Dezeen Magazine

"In New York, architecture with a sense of social purpose is becoming increasingly rare"

Opinion: as super-thin residential towers for the super-rich sprout up across Manhattan, inequality has begun to take architectural form, writes leading US architect Steven Holl.


On Saturday, construction work began on our Hunters Point Community Library, a project that promises to be a little engine of public space. But in New York, architecture with a sense of social purpose is becoming increasingly rare.

Society's tendency today to sanctify wealth and celebrate the super rich is also the bane of the 99 per cent. A recent op-ed in the New York Times by Nicholas Kristof, titled Inequality Is a Choice, stated that in 2014, consolidated end-of-year Wall Street bonuses were twice the total annual earnings of all Americans working full-time at the minimum wage.

I have a client from that culture who makes an annual wage of $650 million. That is approximately $1.4 million per day. We might consider how this astonishing unequal income has begun to take architectural form.

San Gimignano, Tuscany, Italy
San Gimignano, Tuscany, Italy

The spire towers of medieval San Gimignano in Italy were privatised and built by warring family clans who went so far as throwing hot oil down from their houses' narrow tops (they too were profane spires). Today though, the San Gimignano towers appear quaint and mysterious.

New York City is now building architecture in the form of ultra-thin spires on 57th Street. For a moment, let's look back at Manhattan's architectural past. In a view from 1834 — the year Richard M. Upjohn finished the Trinity Church — the city was one of spires, but each spire stood to express a sacred cause and spiritual dimension.

If we fast forward to Manhattan in 1934 and buildings like the Rockefeller Center, thin and vertical architecture marked great public urban space; the Empire State Building's vertical dominance offered a public observatory deck.

No such public space will be offered by our present privatised spires. Not only do they deny public access to the top and cast long shadows on the street, they will seldom be occupied, as their $90 million apartments are financial instruments, not really apartments for everyday life. Many of these profane spires have been built with tax abatements from our once public-oriented city government.

Rockefeller Center, New York
Rockefeller Center, New York

Architecture is the greatest tool available to our species. Our lives are lived within the urban framework we construct. As Churchill said, "We shape our buildings; thereafter they shape us." Our choices today give shape to future generations.

We are doing something quite different with New York City at the moment. What will future generations think about our present thrust? What will future philosophers write about our current ongoing Manhattan spires? Loftily idealistic? Built for harmonious urban living? Built by a stable society formed by women and men who profess the worship of wealth? Carpe diem — seize the day — certainly applies to our developers. However, we as citizens might prefer Ars longa vita brevi — Art is long, life is brief.

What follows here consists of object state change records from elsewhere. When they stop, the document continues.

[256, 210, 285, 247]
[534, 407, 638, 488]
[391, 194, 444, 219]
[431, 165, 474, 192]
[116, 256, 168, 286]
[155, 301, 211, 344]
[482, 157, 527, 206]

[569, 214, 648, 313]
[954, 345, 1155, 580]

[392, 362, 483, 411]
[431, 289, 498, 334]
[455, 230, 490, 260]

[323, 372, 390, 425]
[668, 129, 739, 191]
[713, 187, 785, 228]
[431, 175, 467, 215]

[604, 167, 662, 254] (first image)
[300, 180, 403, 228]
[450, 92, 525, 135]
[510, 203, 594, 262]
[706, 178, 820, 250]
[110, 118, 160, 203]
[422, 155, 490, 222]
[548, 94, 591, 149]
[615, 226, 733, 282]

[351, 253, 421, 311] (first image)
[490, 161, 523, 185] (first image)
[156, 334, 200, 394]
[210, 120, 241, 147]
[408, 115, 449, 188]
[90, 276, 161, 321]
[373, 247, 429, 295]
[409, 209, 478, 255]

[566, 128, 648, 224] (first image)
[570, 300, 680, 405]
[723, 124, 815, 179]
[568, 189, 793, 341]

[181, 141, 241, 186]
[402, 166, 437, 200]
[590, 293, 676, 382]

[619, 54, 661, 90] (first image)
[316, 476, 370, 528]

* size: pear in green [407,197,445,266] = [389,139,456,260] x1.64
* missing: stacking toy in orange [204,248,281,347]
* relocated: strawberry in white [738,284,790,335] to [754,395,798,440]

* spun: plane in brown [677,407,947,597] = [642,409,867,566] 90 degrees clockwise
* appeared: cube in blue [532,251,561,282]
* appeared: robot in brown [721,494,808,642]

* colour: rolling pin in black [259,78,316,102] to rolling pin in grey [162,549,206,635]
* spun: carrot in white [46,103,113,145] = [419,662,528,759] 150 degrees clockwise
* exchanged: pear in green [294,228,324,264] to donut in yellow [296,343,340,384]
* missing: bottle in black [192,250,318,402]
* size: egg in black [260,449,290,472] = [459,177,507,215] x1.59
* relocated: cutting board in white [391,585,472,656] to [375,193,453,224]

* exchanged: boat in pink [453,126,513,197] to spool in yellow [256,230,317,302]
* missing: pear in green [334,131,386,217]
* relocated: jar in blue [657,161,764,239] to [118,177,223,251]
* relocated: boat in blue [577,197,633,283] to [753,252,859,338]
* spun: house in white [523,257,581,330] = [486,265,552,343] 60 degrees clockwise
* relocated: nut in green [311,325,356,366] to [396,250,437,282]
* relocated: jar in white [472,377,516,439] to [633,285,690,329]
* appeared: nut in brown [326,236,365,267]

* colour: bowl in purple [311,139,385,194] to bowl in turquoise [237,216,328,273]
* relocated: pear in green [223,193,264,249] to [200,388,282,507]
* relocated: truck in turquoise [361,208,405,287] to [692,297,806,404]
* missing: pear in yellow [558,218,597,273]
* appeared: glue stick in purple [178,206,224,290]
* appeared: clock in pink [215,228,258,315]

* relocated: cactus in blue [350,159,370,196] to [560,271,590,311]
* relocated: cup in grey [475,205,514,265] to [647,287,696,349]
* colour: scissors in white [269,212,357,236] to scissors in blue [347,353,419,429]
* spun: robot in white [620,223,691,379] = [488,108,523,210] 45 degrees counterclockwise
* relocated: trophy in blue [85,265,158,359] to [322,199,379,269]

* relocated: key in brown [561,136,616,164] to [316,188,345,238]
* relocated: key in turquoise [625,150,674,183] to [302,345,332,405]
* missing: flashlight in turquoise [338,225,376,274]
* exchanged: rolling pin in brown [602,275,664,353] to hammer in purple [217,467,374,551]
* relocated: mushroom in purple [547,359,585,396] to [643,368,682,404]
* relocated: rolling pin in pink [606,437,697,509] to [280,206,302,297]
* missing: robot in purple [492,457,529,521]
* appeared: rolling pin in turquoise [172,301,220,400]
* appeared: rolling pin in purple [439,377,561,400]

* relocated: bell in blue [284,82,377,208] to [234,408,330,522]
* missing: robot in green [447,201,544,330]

Steven Holl is the principal of New York firm Steven Holl Architects, which he founded in 1976. He has been awarded some of architecture's most prestigious prizes, including the 2012 AIA Gold Medal and the 2012 RIBA Jencks Awards. In 2014 he was named the Praemium Imperiale laureate for architecture. His recent projects have included the Reid Building at the Glasgow School of Art in Scotland, and the Sifang Art Museum in China.